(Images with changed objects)
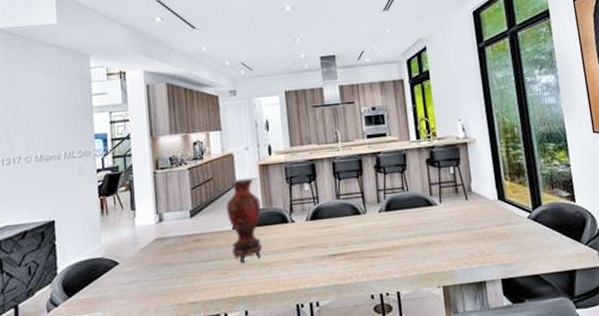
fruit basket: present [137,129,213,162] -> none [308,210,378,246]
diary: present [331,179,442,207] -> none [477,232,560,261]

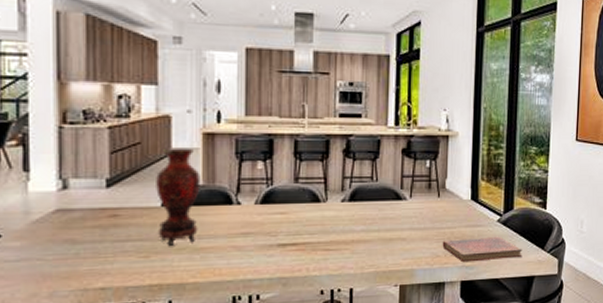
diary: none [477,232,560,261] -> present [442,236,523,263]

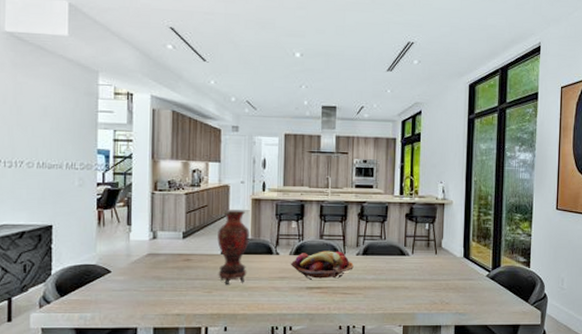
fruit basket: none [256,197,338,235] -> present [290,251,354,280]
diary: present [442,236,523,263] -> none [439,289,509,310]

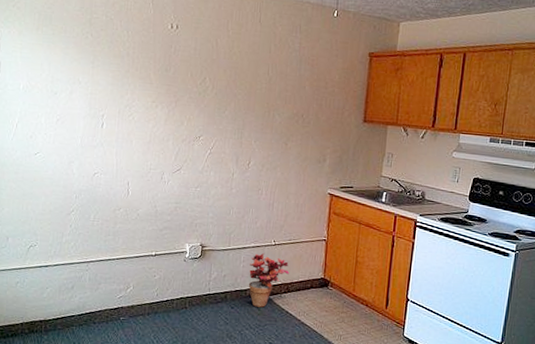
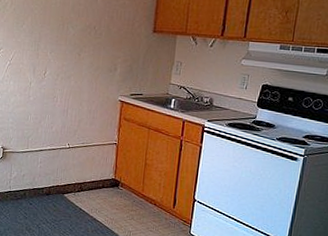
potted plant: present [248,252,289,307] -> none [45,154,82,204]

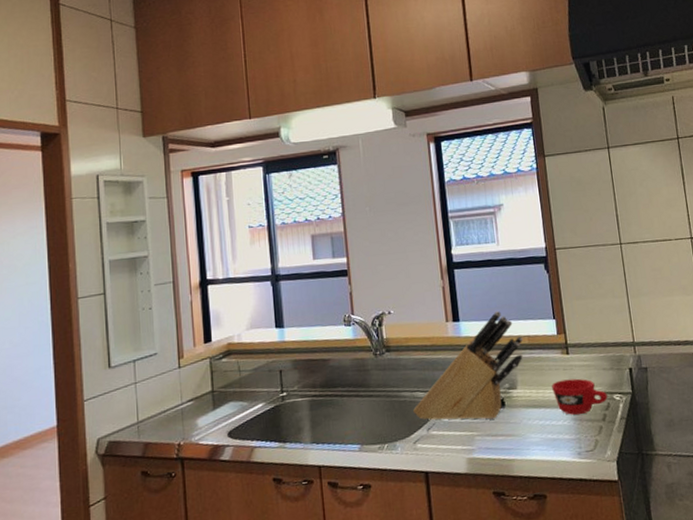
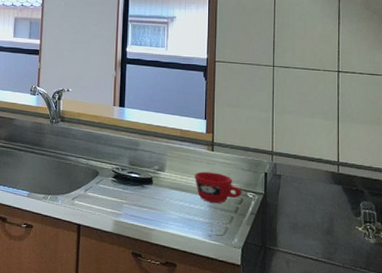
knife block: present [413,310,524,421] -> none [76,104,176,193]

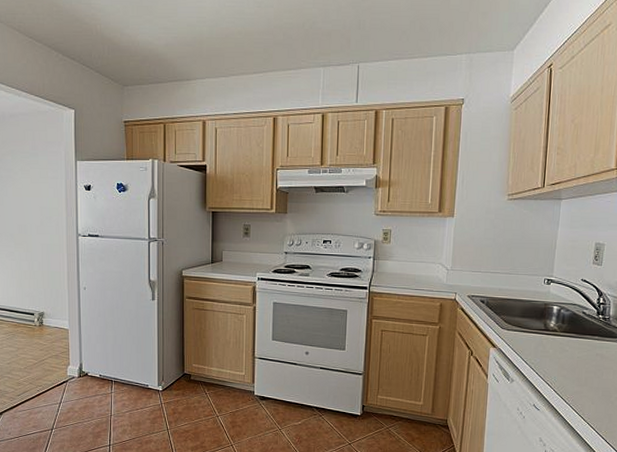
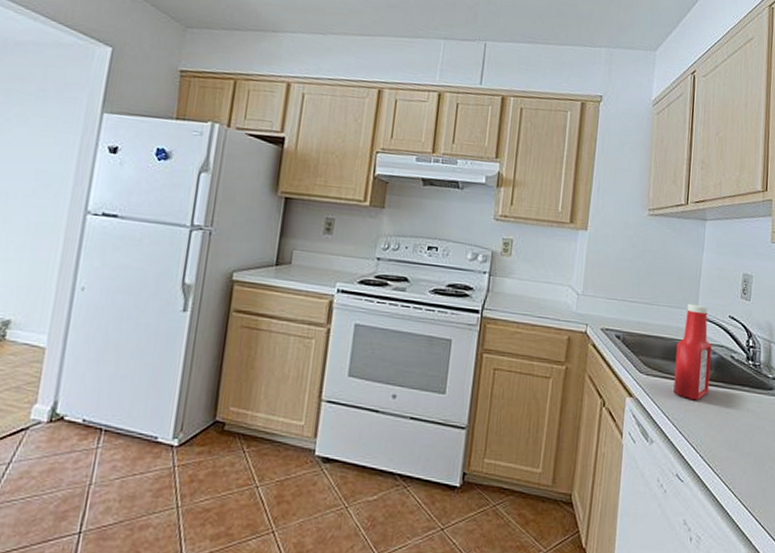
ketchup bottle: none [531,271,566,348] -> present [673,303,712,400]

**THE PROBLEM**: Both the first line of the records above and the line containing "knife block: present" belong in the copy; please return them and every line between, exactly, minus the pictures.

**SOLUTION BELOW**:
fruit basket: present [137,129,213,162] -> none [308,210,378,246]
diary: present [331,179,442,207] -> none [477,232,560,261]

diary: none [477,232,560,261] -> present [442,236,523,263]

fruit basket: none [256,197,338,235] -> present [290,251,354,280]
diary: present [442,236,523,263] -> none [439,289,509,310]

potted plant: present [248,252,289,307] -> none [45,154,82,204]

knife block: present [413,310,524,421] -> none [76,104,176,193]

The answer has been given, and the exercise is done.